_EXERCISE REQUIREMENTS:_
Apart from the pictures, every entry below must be given again exactly.

Stored records:

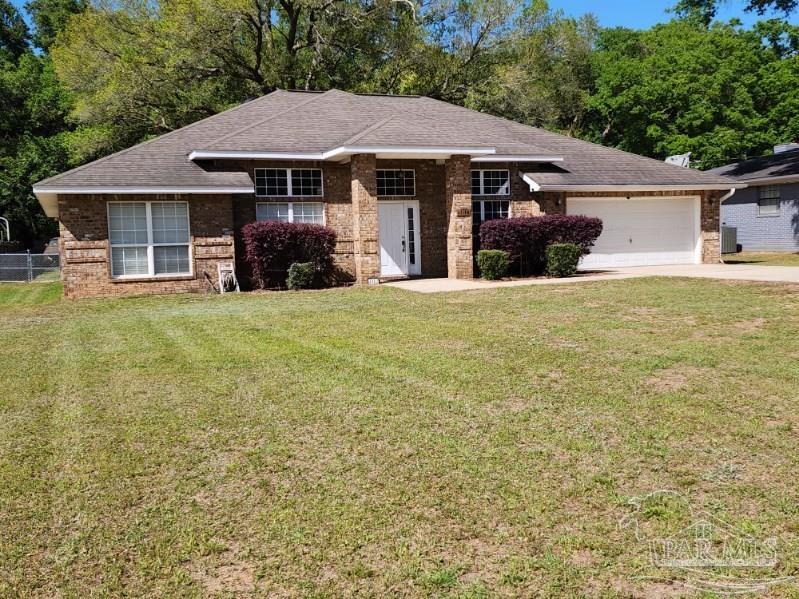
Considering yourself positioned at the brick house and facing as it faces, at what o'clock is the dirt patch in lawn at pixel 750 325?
The dirt patch in lawn is roughly at 11 o'clock from the brick house.

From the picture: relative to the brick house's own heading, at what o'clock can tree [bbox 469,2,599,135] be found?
The tree is roughly at 7 o'clock from the brick house.

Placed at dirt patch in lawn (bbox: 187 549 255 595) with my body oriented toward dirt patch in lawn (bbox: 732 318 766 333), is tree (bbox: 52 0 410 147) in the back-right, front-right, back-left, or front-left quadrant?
front-left

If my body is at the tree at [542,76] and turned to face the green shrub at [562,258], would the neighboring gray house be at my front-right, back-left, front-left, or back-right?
front-left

_EXERCISE SOLUTION:_
Considering yourself positioned at the brick house and facing as it faces, at what o'clock is the dirt patch in lawn at pixel 750 325?
The dirt patch in lawn is roughly at 11 o'clock from the brick house.

From the picture: relative to the brick house's own heading, at what o'clock can tree [bbox 469,2,599,135] be found?
The tree is roughly at 7 o'clock from the brick house.

Placed at dirt patch in lawn (bbox: 187 549 255 595) with my body oriented toward dirt patch in lawn (bbox: 732 318 766 333), is tree (bbox: 52 0 410 147) in the back-right, front-right, back-left, or front-left quadrant?
front-left

If my body is at the tree at [542,76] and turned to face the green shrub at [562,258], would the neighboring gray house be at my front-right, back-left, front-left, or back-right?
front-left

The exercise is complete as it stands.